Just catching up the Mozart thread and found this:

Quote from: Madiel on August 03, 2025, 01:50:06 PMThe bit that really hit me, given what I'd just been saying on the WAYLT thread, was how Eine kleine Nachtmusik was used absolutely perfectly as the background to a party, only for Hazelwood to completely ruin the effect by linking it to the death of Leopold Mozart and insisting it contained the saddest music anyone had ever written in a major key.

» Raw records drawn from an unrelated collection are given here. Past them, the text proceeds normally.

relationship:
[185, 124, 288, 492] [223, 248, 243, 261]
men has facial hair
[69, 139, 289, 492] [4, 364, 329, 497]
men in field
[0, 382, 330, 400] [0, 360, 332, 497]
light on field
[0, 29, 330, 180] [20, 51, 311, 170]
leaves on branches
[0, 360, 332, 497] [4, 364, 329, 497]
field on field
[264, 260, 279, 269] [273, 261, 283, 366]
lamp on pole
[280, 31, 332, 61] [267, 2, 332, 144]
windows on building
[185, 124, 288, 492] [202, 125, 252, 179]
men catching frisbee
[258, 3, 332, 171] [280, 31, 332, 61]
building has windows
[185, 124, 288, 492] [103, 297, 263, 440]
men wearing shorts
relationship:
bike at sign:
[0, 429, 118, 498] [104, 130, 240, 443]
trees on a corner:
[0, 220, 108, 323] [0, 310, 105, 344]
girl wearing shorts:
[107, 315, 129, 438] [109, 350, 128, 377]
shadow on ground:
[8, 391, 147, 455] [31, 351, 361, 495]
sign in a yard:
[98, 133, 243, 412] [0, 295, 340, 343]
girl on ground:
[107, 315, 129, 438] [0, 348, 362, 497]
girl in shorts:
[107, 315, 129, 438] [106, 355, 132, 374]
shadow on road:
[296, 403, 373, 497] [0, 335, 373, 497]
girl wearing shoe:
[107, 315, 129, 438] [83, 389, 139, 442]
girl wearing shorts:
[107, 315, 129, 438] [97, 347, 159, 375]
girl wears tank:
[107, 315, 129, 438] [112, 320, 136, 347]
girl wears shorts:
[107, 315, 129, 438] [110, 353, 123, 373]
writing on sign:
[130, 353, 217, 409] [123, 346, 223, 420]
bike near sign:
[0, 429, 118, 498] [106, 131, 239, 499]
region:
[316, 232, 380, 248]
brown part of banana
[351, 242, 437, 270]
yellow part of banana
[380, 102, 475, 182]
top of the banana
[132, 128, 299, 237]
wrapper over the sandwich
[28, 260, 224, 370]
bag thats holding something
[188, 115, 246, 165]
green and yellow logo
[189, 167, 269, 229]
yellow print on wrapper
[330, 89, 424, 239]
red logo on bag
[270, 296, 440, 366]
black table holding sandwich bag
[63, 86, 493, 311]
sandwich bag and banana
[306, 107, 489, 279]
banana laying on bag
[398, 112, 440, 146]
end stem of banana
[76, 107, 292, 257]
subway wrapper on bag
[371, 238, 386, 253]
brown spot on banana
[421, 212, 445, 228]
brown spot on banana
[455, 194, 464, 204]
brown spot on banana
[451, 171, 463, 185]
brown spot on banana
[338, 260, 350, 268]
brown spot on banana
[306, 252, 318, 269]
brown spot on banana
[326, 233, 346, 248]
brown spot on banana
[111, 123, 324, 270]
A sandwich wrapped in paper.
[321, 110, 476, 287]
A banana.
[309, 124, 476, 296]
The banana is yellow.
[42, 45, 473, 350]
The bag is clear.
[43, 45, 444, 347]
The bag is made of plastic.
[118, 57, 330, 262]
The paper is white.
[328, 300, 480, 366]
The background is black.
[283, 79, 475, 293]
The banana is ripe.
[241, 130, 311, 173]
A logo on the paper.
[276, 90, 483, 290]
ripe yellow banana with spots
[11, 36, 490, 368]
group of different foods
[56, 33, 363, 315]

That pundit's absurd opinion made me laugh. But then I thought: hey, what is the saddest music in a major key? Florestan immediately nominated Schubert. My mind actually went to Vaughan Williams, particularly the Fifth Symphony. I bet Brahms has some good candidates.

Jo498

"He was despised" from Messiah

"Des Baches Wiegenlied" from Die schöne Müllerin

instrumental:

- Mozart: slow movement of the last piano concerto K 595

- lots of Schubert, e.g. the beginning of the last piano sonata or the trio section of the 3rd movement of the string quintet

- Mahler: first and last movement of the 9th symphony.
Tout le malheur des hommes vient d'une seule chose, qui est de ne savoir pas demeurer en repos, dans une chambre.
- Blaise Pascal

Mandryka

#2
Satie, Gymnopedie 2
Duparc, chanson triste
Chopin op 10/3
Wovon man nicht sprechen kann, darüber muss man schweigen

(poco) Sforzando

The Dead March from Handel's Saul.

Siegfried's dying monologue from Gotterdammerung.
"I don't know what sforzando means, though it clearly means something."

DavidW


Opus131

Quote from: Brian on December 09, 2025, 05:31:22 AMFlorestan immediately nominated Schubert.

I'm going to have to concur here.

I'm getting shivers just thinking about the String Quintet in C major.

Symphonic Addict

Ravel's Pavane pour une infante défunte for starters.
The current annihilation of a people on this planet (you know which one it is) is the most documented and at the same time the most preposterously denied. The terror IS REAL!

The new erato

Schuberts quintet in C major. No contest for me.

DaveF

Elgar 2 (in E flat major) comes to mind, although the saddest bits - the slow movement, the central section of the first - are actually in minor keys.  What about the slow movement of the violin concerto? - pure B flat major, pure sorrow.